WHAT THE TASK ASKS
With the images removed, reproduce each entry below word for word.

START DATA FOR ANALYSIS

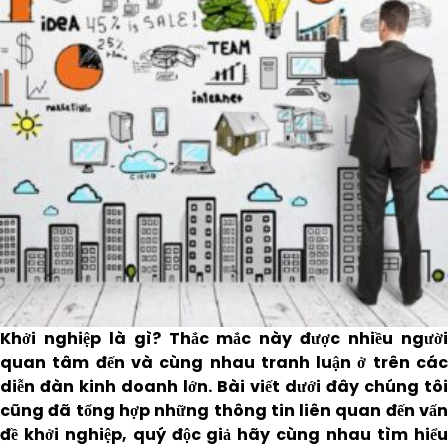
Khởi nghiệp là gì? Thắc mắc này được nhiều người
quan tâm đến và cùng nhau tranh luận ở trên các
diễn đàn kinh doanh lớn. Bài viết dưới đây chúng tôi
cũng đã tổng hợp những thông tin liên quan đến vấn
đề khởi nghiệp, quý độc giả hãy cùng nhau tìm hiểu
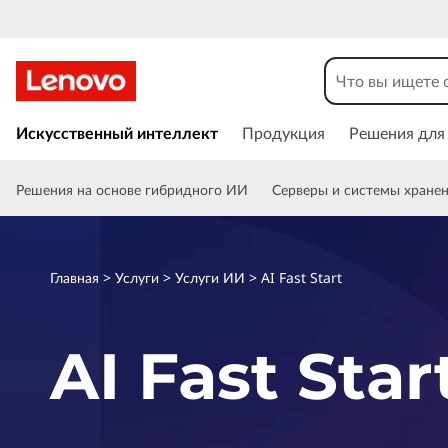
L
e
n
П
е
Искусственный интеллект
Продукция
Решения для
o
р
е
v
Решения на основе гибридного ИИ
Серверы и системы хране
й
т
o
и
к
A
Главная
>
Услуги
>
Услуги ИИ
> AI Fast Start
о
с
I
н
AI Fast Star
о
F
в
н
a
о
м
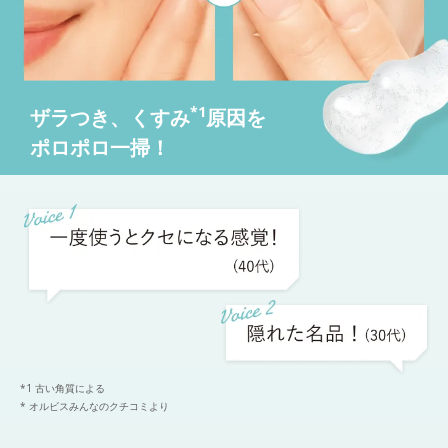
*1
ザラつき、くすみ
原因を
ポロポロ一掃！
*1 古い角質による
* オルビスみんなのクチコミより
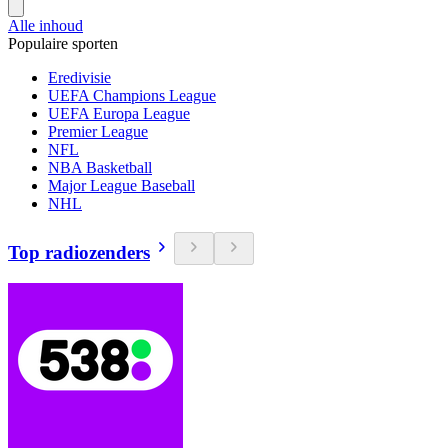
Alle inhoud
Populaire sporten
Eredivisie
UEFA Champions League
UEFA Europa League
Premier League
NFL
NBA Basketball
Major League Baseball
NHL
Top radiozenders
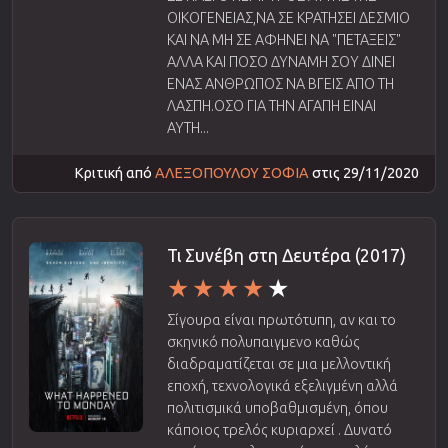
ΟΙΚΟΓΕΝΕΙΑΣ,ΝΑ ΣΕ ΚΡΑΤΗΣΕΙ ΔΕΣΜΙΟ
ΚΑΙ ΝΑ ΜΗ ΣΕ ΑΦΗΝΕΙ ΝΑ "ΠΕΤΑΞΕΙΣ"
ΑΛΛΑ ΚΑΙ ΠΟΣΟ ΔΥΝΑΜΗ ΣΟΥ ΔΙΝΕΙ
ΕΝΑΣ ΑΝΘΡΩΠΟΣ ΝΑ ΒΓΕΙΣ ΑΠΟ ΤΗ
ΛΑΣΠΗ.ΟΣΟ ΓΙΑ ΤΗΝ ΑΓΑΠΗ ΕΙΝΑΙ
ΑΥΤΗ...
Κριτική από
ΑΛΕΞΟΠΟΥΛΟΥ ΣΟΦΙΑ
στις 29/11/2020
Τι Συνέβη στη Δευτέρα (2017)
Σίγουρα είναι πρωτότυπη, αν και το
σκηνικό πολυπαιγμενο καθώς
διαδραματίζεται σε μια μελλοντική
εποχή, τεχνολογικά εξελιγμένη αλλά
πολιτισμικά υποβαθμισμένη, όπου
κάποιος τρελός κυριαρχεί . Δυνατό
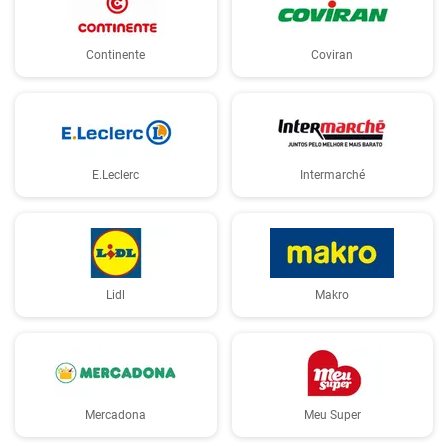
Continente
Coviran
E.Leclerc
Intermarché
Lidl
Makro
Mercadona
Meu Super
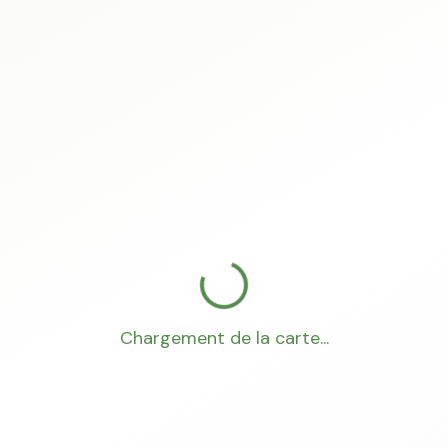
Chargement de la carte...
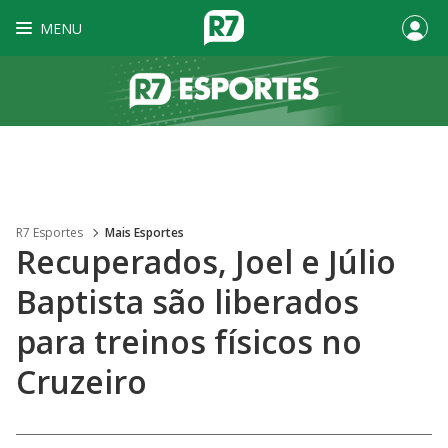
MENU
R7 Esportes
Mais Esportes
Recuperados, Joel e Júlio
Baptista são liberados
para treinos físicos no
Cruzeiro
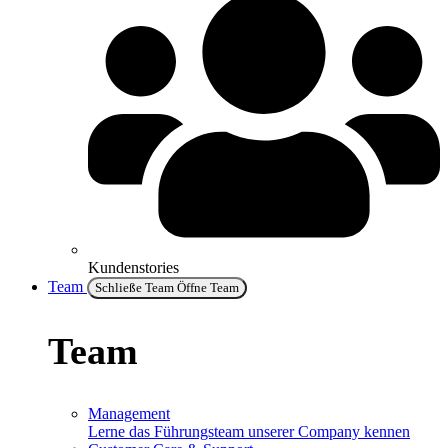
Kundenstories
Team
Schließe Team
Öffne Team
Team
Management
Lerne das Führungsteam unserer Company kennen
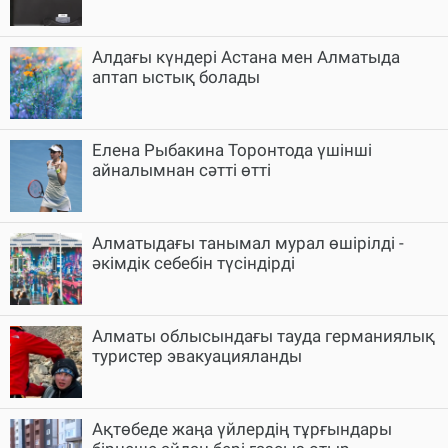
Алдағы күндері Астана мен Алматыда
аптап ыстық болады
Елена Рыбакина Торонтода үшінші
айналымнан сәтті өтті
Алматыдағы танымал мурал өшірілді -
әкімдік себебін түсіндірді
Алматы облысындағы тауда германиялық
туристер эвакуацияланды
Ақтөбеде жаңа үйлердің тұрғындары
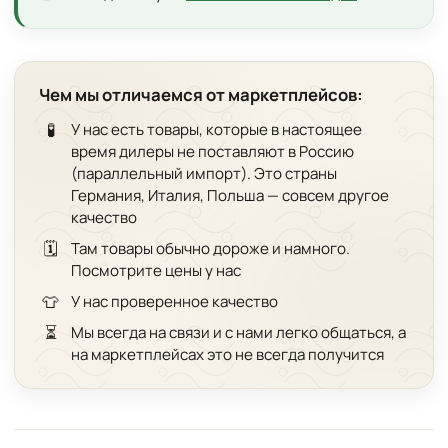
Чем мы отличаемся от маркетплейсов:
🧪
У нас есть товары, которые в настоящее
время дилеры не поставляют в Россию
(параллельный импорт). Это страны
Германия, Италия, Польша — совсем другое
качество
🗓️
Там товары обычно дороже и намного.
Посмотрите цены у нас
👕
У нас проверенное качество
⏳
Мы всегда на связи и с нами легко общаться, а
на маркетплейсах это не всегда получится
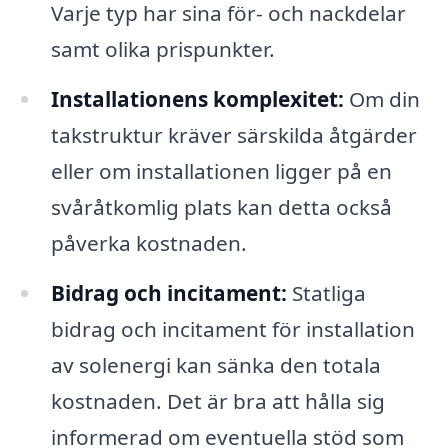
Varje typ har sina för- och nackdelar
samt olika prispunkter.
Installationens komplexitet:
Om din
takstruktur kräver särskilda åtgärder
eller om installationen ligger på en
svåråtkomlig plats kan detta också
påverka kostnaden.
Bidrag och incitament:
Statliga
bidrag och incitament för installation
av solenergi kan sänka den totala
kostnaden. Det är bra att hålla sig
informerad om eventuella stöd som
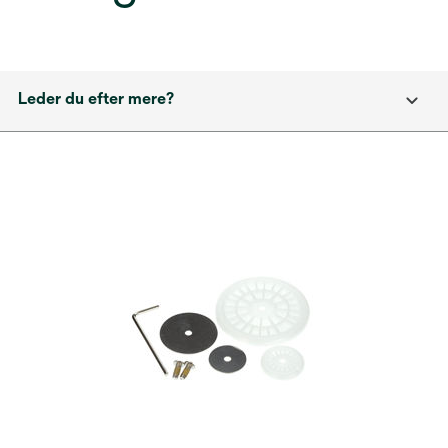
Leder du efter mere?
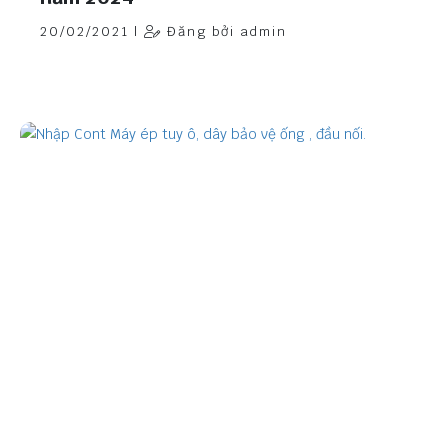
20/02/2021 |
Đăng bởi admin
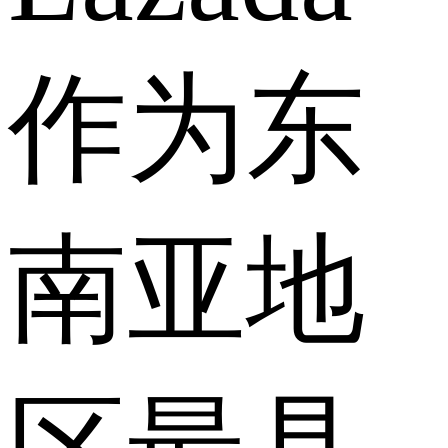
作为东
南亚地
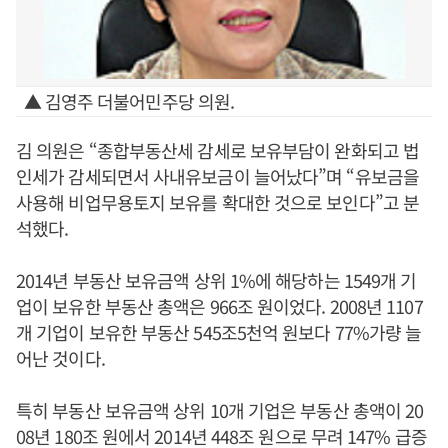
▲ 김영주 더불어민주당 의원.
김 의원은 “종합부동산세 감세로 보유부담이 완화되고 법
인세가 감세되면서 사내유보금이 늘어났다”며 “유보금을
사용해 비업무용토지 보유를 확대한 것으로 보인다”고 분
석했다.
2014년 부동산 보유금액 상위 1%에 해당하는 1549개 기
업이 보유한 부동산 총액은 966조 원이었다. 2008년 1107
개 기업이 보유한 부동산 545조5천억 원보다 77%가량 늘
어난 것이다.
특히 부동산 보유금액 상위 10개 기업은 부동산 총액이 20
08년 180조 원에서 2014년 448조 원으로 무려 147% 급증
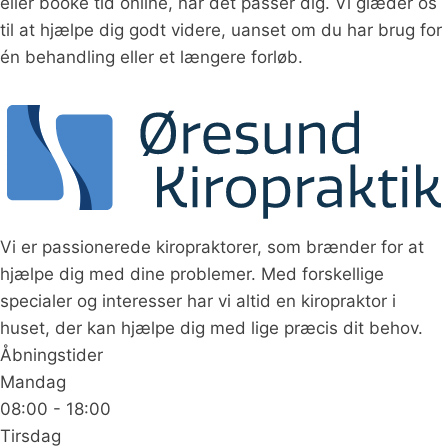
eller booke tid online, når det passer dig. Vi glæder os
til at hjælpe dig godt videre, uanset om du har brug for
én behandling eller et længere forløb.
Vi er passionerede kiropraktorer, som brænder for at
hjælpe dig med dine problemer. Med forskellige
specialer og interesser har vi altid en kiropraktor i
huset, der kan hjælpe dig med lige præcis dit behov.
Åbningstider
Mandag
08:00 - 18:00
Tirsdag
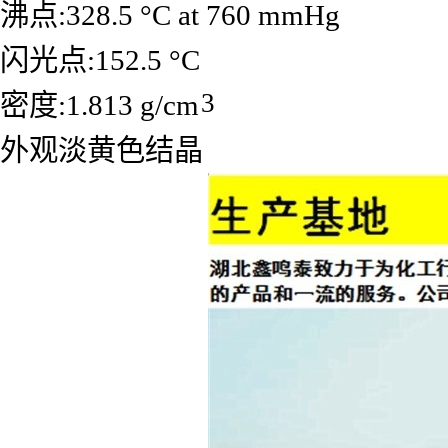
沸点:328.5 °C at 760 mmHg
闪光点:152.5 °C
3
密度:1.813 g/cm
外观淡黄色结晶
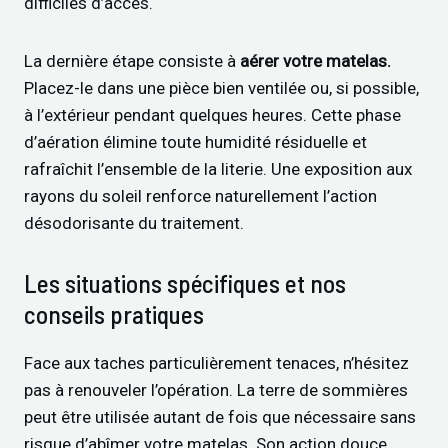
difficiles d’accès.
La dernière étape consiste à
aérer votre matelas.
Placez-le dans une pièce bien ventilée ou, si possible,
à l’extérieur pendant quelques heures. Cette phase
d’aération élimine toute humidité résiduelle et
rafraîchit l’ensemble de la literie. Une exposition aux
rayons du soleil renforce naturellement l’action
désodorisante du traitement.
Les situations spécifiques et nos
conseils pratiques
Face aux taches particulièrement tenaces, n’hésitez
pas à renouveler l’opération. La terre de sommières
peut être utilisée autant de fois que nécessaire sans
risque d’abîmer votre matelas. Son action douce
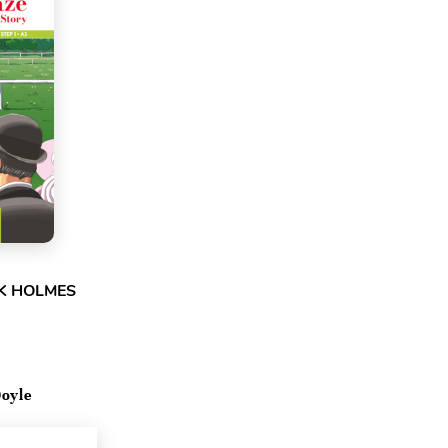
CK HOLMES
Doyle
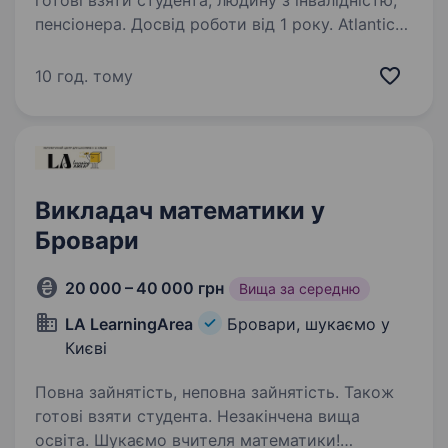
готові взяти студента, людину з інвалідністю,
пенсіонера. Досвід роботи від 1 року. Atlantic
school — це навчальний заклад з високими
стандартами якості освіти, розташований
10 год. тому
у центрі Києва. Наша команда професіоналів
працює над тим, щоб кожен учень зміг
розвинути свій потенціал і досягти успіху…
Викладач математики у
Бровари
20 000 – 40 000 грн
Вища за середню
LA LearningArea
Бровари, шукаємо у
Києві
Повна зайнятість, неповна зайнятість. Також
готові взяти студента. Незакінчена вища
освіта. Шукаємо вчителя математики!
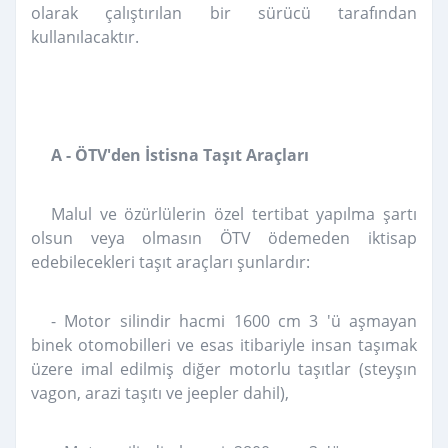
olarak çalıştırılan bir sürücü tarafından
kullanılacaktır.
A - ÖTV'den İstisna Taşıt Araçları
Malul ve özürlülerin özel tertibat yapılma şartı
olsun veya olmasın ÖTV ödemeden iktisap
edebilecekleri taşıt araçları şunlardır:
- Motor silindir hacmi 1600 cm 3 'ü aşmayan
binek otomobilleri ve esas itibariyle insan taşımak
üzere imal edilmiş diğer motorlu taşıtlar (steyşın
vagon, arazi taşıtı ve jeepler dahil),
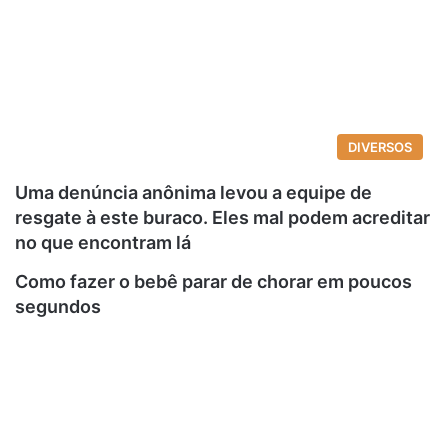
DIVERSOS
Uma denúncia anônima levou a equipe de
resgate à este buraco. Eles mal podem acreditar
no que encontram lá
Como fazer o bebê parar de chorar em poucos
segundos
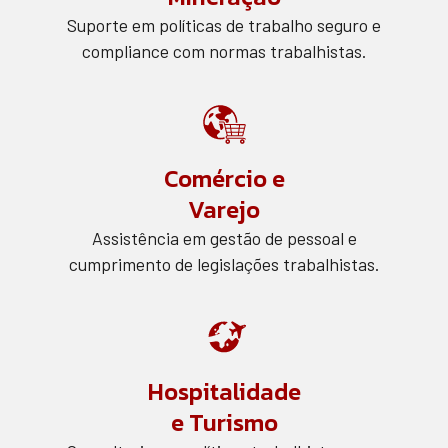
Suporte em políticas de trabalho seguro e
compliance com normas trabalhistas.
Comércio e
Varejo
Assistência em gestão de pessoal e
cumprimento de legislações trabalhistas.
Hospitalidade
e Turismo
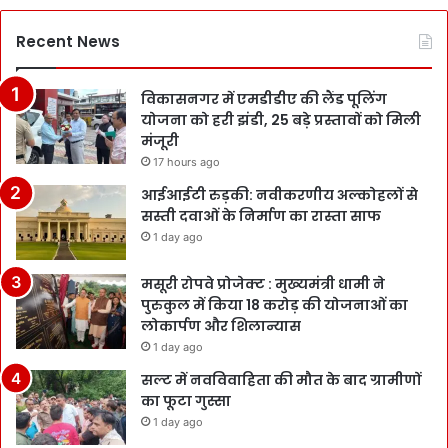
Recent News
विकासनगर में एमडीडीए की लैंड पूलिंग
योजना को हरी झंडी, 25 बड़े प्रस्तावों को मिली
मंजूरी
17 hours ago
आईआईटी रुड़की: नवीकरणीय अल्कोहलों से
सस्ती दवाओं के निर्माण का रास्ता साफ
1 day ago
मसूरी रोपवे प्रोजेक्ट : मुख्‍यमंत्री धामी ने
पुरुकुल में किया 18 करोड़ की योजनाओं का
लोकार्पण और शिलान्यास
1 day ago
सल्ट में नवविवाहिता की मौत के बाद ग्रामीणों
का फूटा गुस्सा
1 day ago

END DATA FOR ANALYSIS

TASK SOLUTION
Khởi nghiệp là gì? Thắc mắc này được nhiều người
quan tâm đến và cùng nhau tranh luận ở trên các
diễn đàn kinh doanh lớn. Bài viết dưới đây chúng tôi
cũng đã tổng hợp những thông tin liên quan đến vấn
đề khởi nghiệp, quý độc giả hãy cùng nhau tìm hiểu
L
e
n
П
е
Искусственный интеллект
Продукция
Решения для
o
р
е
v
Решения на основе гибридного ИИ
Серверы и системы хране
й
т
o
и
к
A
Главная
>
Услуги
>
Услуги ИИ
> AI Fast Start
о
с
I
н
AI Fast Star
о
F
в
н
a
о
м
*1
ザラつき、くすみ
原因を
ポロポロ一掃！
*1 古い角質による
* オルビスみんなのクチコミより
Alle inhoud
Populaire sporten
Eredivisie
UEFA Champions League
UEFA Europa League
Premier League
NFL
NBA Basketball
Major League Baseball
NHL
Top radiozenders
ΟΙΚΟΓΕΝΕΙΑΣ,ΝΑ ΣΕ ΚΡΑΤΗΣΕΙ ΔΕΣΜΙΟ
ΚΑΙ ΝΑ ΜΗ ΣΕ ΑΦΗΝΕΙ ΝΑ "ΠΕΤΑΞΕΙΣ"
ΑΛΛΑ ΚΑΙ ΠΟΣΟ ΔΥΝΑΜΗ ΣΟΥ ΔΙΝΕΙ
ΕΝΑΣ ΑΝΘΡΩΠΟΣ ΝΑ ΒΓΕΙΣ ΑΠΟ ΤΗ
ΛΑΣΠΗ.ΟΣΟ ΓΙΑ ΤΗΝ ΑΓΑΠΗ ΕΙΝΑΙ
ΑΥΤΗ...
Κριτική από
ΑΛΕΞΟΠΟΥΛΟΥ ΣΟΦΙΑ
στις 29/11/2020
Τι Συνέβη στη Δευτέρα (2017)
Σίγουρα είναι πρωτότυπη, αν και το
σκηνικό πολυπαιγμενο καθώς
διαδραματίζεται σε μια μελλοντική
εποχή, τεχνολογικά εξελιγμένη αλλά
πολιτισμικά υποβαθμισμένη, όπου
κάποιος τρελός κυριαρχεί . Δυνατό
Continente
Coviran
E.Leclerc
Intermarché
Lidl
Makro
Mercadona
Meu Super
Chargement de la carte...
MENU
R7 Esportes
Mais Esportes
Recuperados, Joel e Júlio
Baptista são liberados
para treinos físicos no
Cruzeiro
Kundenstories
Team
Schließe Team
Öffne Team
Team
Management
Lerne das Führungsteam unserer Company kennen
Алдағы күндері Астана мен Алматыда
аптап ыстық болады
Елена Рыбакина Торонтода үшінші
айналымнан сәтті өтті
Алматыдағы танымал мурал өшірілді -
әкімдік себебін түсіндірді
Алматы облысындағы тауда германиялық
туристер эвакуацияланды
Ақтөбеде жаңа үйлердің тұрғындары
Чем мы отличаемся от маркетплейсов:
🧪
У нас есть товары, которые в настоящее
время дилеры не поставляют в Россию
(параллельный импорт). Это страны
Германия, Италия, Польша — совсем другое
качество
🗓️
Там товары обычно дороже и намного.
Посмотрите цены у нас
👕
У нас проверенное качество
⏳
Мы всегда на связи и с нами легко общаться, а
на маркетплейсах это не всегда получится
Varje typ har sina för- och nackdelar
samt olika prispunkter.
Installationens komplexitet:
Om din
takstruktur kräver särskilda åtgärder
eller om installationen ligger på en
svåråtkomlig plats kan detta också
påverka kostnaden.
Bidrag och incitament:
Statliga
bidrag och incitament för installation
av solenergi kan sänka den totala
kostnaden. Det är bra att hålla sig
informerad om eventuella stöd som
Leder du efter mere?
20/02/2021 |
Đăng bởi admin
作为东
南亚地
▲ 김영주 더불어민주당 의원.
김 의원은 “종합부동산세 감세로 보유부담이 완화되고 법
인세가 감세되면서 사내유보금이 늘어났다”며 “유보금을
사용해 비업무용토지 보유를 확대한 것으로 보인다”고 분
석했다.
2014년 부동산 보유금액 상위 1%에 해당하는 1549개 기
업이 보유한 부동산 총액은 966조 원이었다. 2008년 1107
개 기업이 보유한 부동산 545조5천억 원보다 77%가량 늘
어난 것이다.
특히 부동산 보유금액 상위 10개 기업은 부동산 총액이 20
08년 180조 원에서 2014년 448조 원으로 무려 147% 급증
eller booke tid online, når det passer dig. Vi glæder os
til at hjælpe dig godt videre, uanset om du har brug for
én behandling eller et længere forløb.
Vi er passionerede kiropraktorer, som brænder for at
hjælpe dig med dine problemer. Med forskellige
specialer og interesser har vi altid en kiropraktor i
huset, der kan hjælpe dig med lige præcis dit behov.
Åbningstider
Mandag
08:00 - 18:00
Tirsdag
沸点:328.5 °C at 760 mmHg
闪光点:152.5 °C
3
密度:1.813 g/cm
外观淡黄色结晶
difficiles d’accès.
La dernière étape consiste à
aérer votre matelas.
Placez-le dans une pièce bien ventilée ou, si possible,
à l’extérieur pendant quelques heures. Cette phase
d’aération élimine toute humidité résiduelle et
rafraîchit l’ensemble de la literie. Une exposition aux
rayons du soleil renforce naturellement l’action
désodorisante du traitement.
Les situations spécifiques et nos
conseils pratiques
Face aux taches particulièrement tenaces, n’hésitez
pas à renouveler l’opération. La terre de sommières
peut être utilisée autant de fois que nécessaire sans
risque d’abîmer votre matelas. Son action douce
CK HOLMES
Doyle
готові взяти студента, людину з інвалідністю,
пенсіонера. Досвід роботи від 1 року. Atlantic
school — це навчальний заклад з високими
стандартами якості освіти, розташований
10 год. тому
у центрі Києва. Наша команда професіоналів
працює над тим, щоб кожен учень зміг
розвинути свій потенціал і досягти успіху…
Викладач математики у
Бровари
20 000 – 40 000 грн
Вища за середню
LA LearningArea
Бровари, шукаємо у
Києві
Повна зайнятість, неповна зайнятість. Також
готові взяти студента. Незакінчена вища
освіта. Шукаємо вчителя математики!
olarak çalıştırılan bir sürücü tarafından
kullanılacaktır.
A - ÖTV'den İstisna Taşıt Araçları
Malul ve özürlülerin özel tertibat yapılma şartı
olsun veya olmasın ÖTV ödemeden iktisap
edebilecekleri taşıt araçları şunlardır:
- Motor silindir hacmi 1600 cm 3 'ü aşmayan
binek otomobilleri ve esas itibariyle insan taşımak
üzere imal edilmiş diğer motorlu taşıtlar (steyşın
vagon, arazi taşıtı ve jeepler dahil),
DIVERSOS
Uma denúncia anônima levou a equipe de
resgate à este buraco. Eles mal podem acreditar
no que encontram lá
Como fazer o bebê parar de chorar em poucos
segundos
Suporte em políticas de trabalho seguro e
compliance com normas trabalhistas.
Comércio e
Varejo
Assistência em gestão de pessoal e
cumprimento de legislações trabalhistas.
Hospitalidade
e Turismo
Recent News
विकासनगर में एमडीडीए की लैंड पूलिंग
योजना को हरी झंडी, 25 बड़े प्रस्तावों को मिली
मंजूरी
17 hours ago
आईआईटी रुड़की: नवीकरणीय अल्कोहलों से
सस्ती दवाओं के निर्माण का रास्ता साफ
1 day ago
मसूरी रोपवे प्रोजेक्ट : मुख्‍यमंत्री धामी ने
पुरुकुल में किया 18 करोड़ की योजनाओं का
लोकार्पण और शिलान्यास
1 day ago
सल्ट में नवविवाहिता की मौत के बाद ग्रामीणों
का फूटा गुस्सा
1 day ago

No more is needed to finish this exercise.